Select, from the data, each line where "menghasilkan" occurs.

▬▬▬▬▬▬

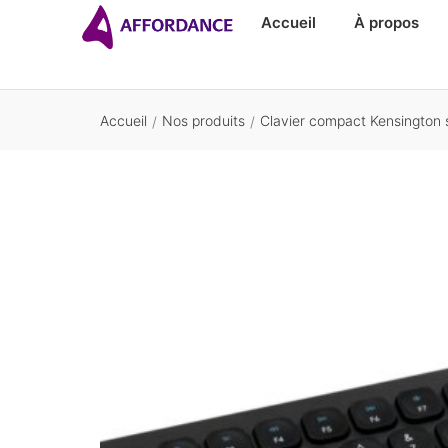
Accueil
À propos
Accueil
Nos produits
Clavier compact Kensington sa
/
/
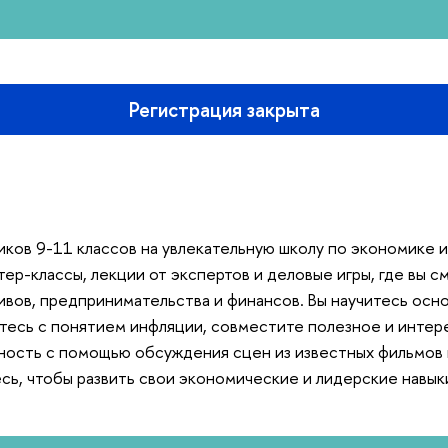
Регистрация закрыта
ков 9-11 классов на увлекательную школу по экономике и
ер-классы, лекции от экспертов и деловые игры, где вы с
вов, предпринимательства и финансов. Вы научитесь осн
тесь с понятием инфляции, совместите полезное и интер
ность с помощью обсуждения сцен из известных фильмов 
сь, чтобы развить свои экономические и лидерские навык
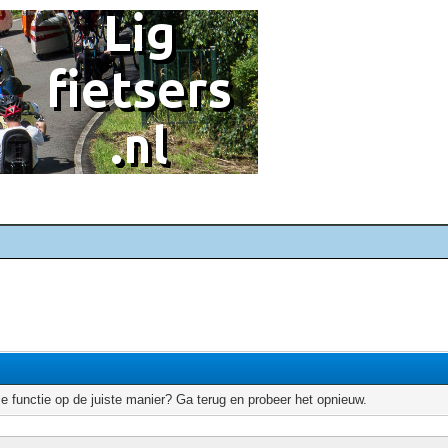
e functie op de juiste manier? Ga terug en probeer het opnieuw.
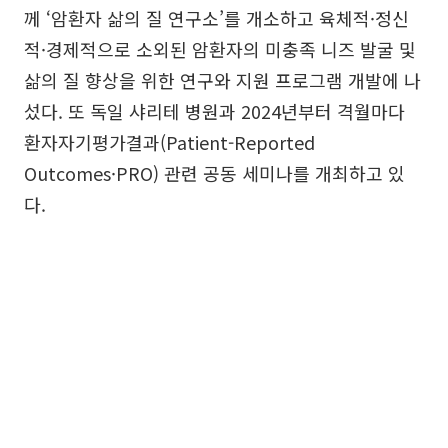
께 ‘암환자 삶의 질 연구소’를 개소하고 육체적·정신
적·경제적으로 소외된 암환자의 미충족 니즈 발굴 및
삶의 질 향상을 위한 연구와 지원 프로그램 개발에 나
섰다. 또 독일 샤리테 병원과 2024년부터 격월마다
환자자기평가결과(Patient-Reported
Outcomes·PRO) 관련 공동 세미나를 개최하고 있
다.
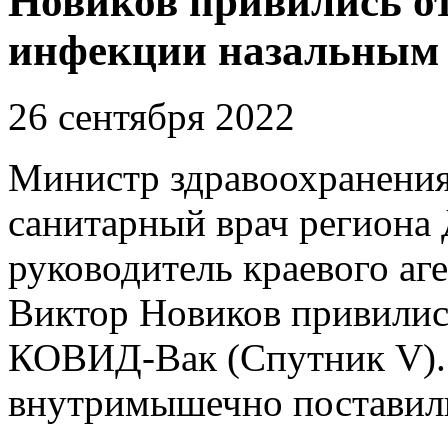
Новиков привились о
инфекции назальным 
26 сентября 2022
Министр здравоохранения
санитарный врач региона
руководитель краевого аге
Виктор Новиков привилис
КОВИД-Вак (Спутник V).
внутримышечно поставили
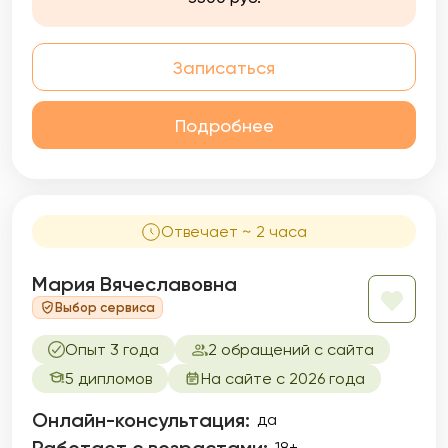
Записаться
Подробнее
Отвечает ~ 2 часа
Мария Вячеславовна
Выбор сервиса
Опыт 3 года
2 обращений с сайта
5 дипломов
На сайте с 2026 года
Онлайн-консультация:
да
18+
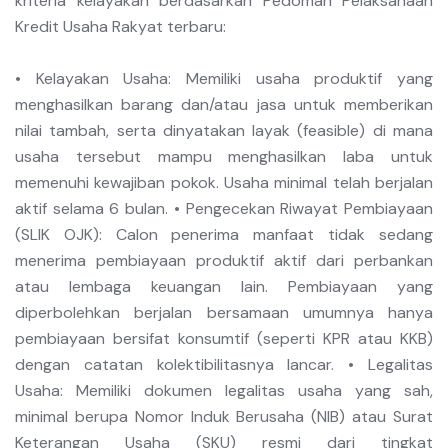
kriteria kelayakan berdasarkan Pedoman Pelaksanaan
Kredit Usaha Rakyat terbaru:
• Kelayakan Usaha: Memiliki usaha produktif yang
menghasilkan barang dan/atau jasa untuk memberikan
nilai tambah, serta dinyatakan layak (feasible) di mana
usaha tersebut mampu menghasilkan laba untuk
memenuhi kewajiban pokok. Usaha minimal telah berjalan
aktif selama 6 bulan. • Pengecekan Riwayat Pembiayaan
(SLIK OJK): Calon penerima manfaat tidak sedang
menerima pembiayaan produktif aktif dari perbankan
atau lembaga keuangan lain. Pembiayaan yang
diperbolehkan berjalan bersamaan umumnya hanya
pembiayaan bersifat konsumtif (seperti KPR atau KKB)
dengan catatan kolektibilitasnya lancar. • Legalitas
Usaha: Memiliki dokumen legalitas usaha yang sah,
minimal berupa Nomor Induk Berusaha (NIB) atau Surat
Keterangan Usaha (SKU) resmi dari tingkat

▬▬▬▬▬▬

■ **TASK OUTPUT**
menghasilkan barang dan/atau jasa untuk memberikan
usaha tersebut mampu menghasilkan laba untuk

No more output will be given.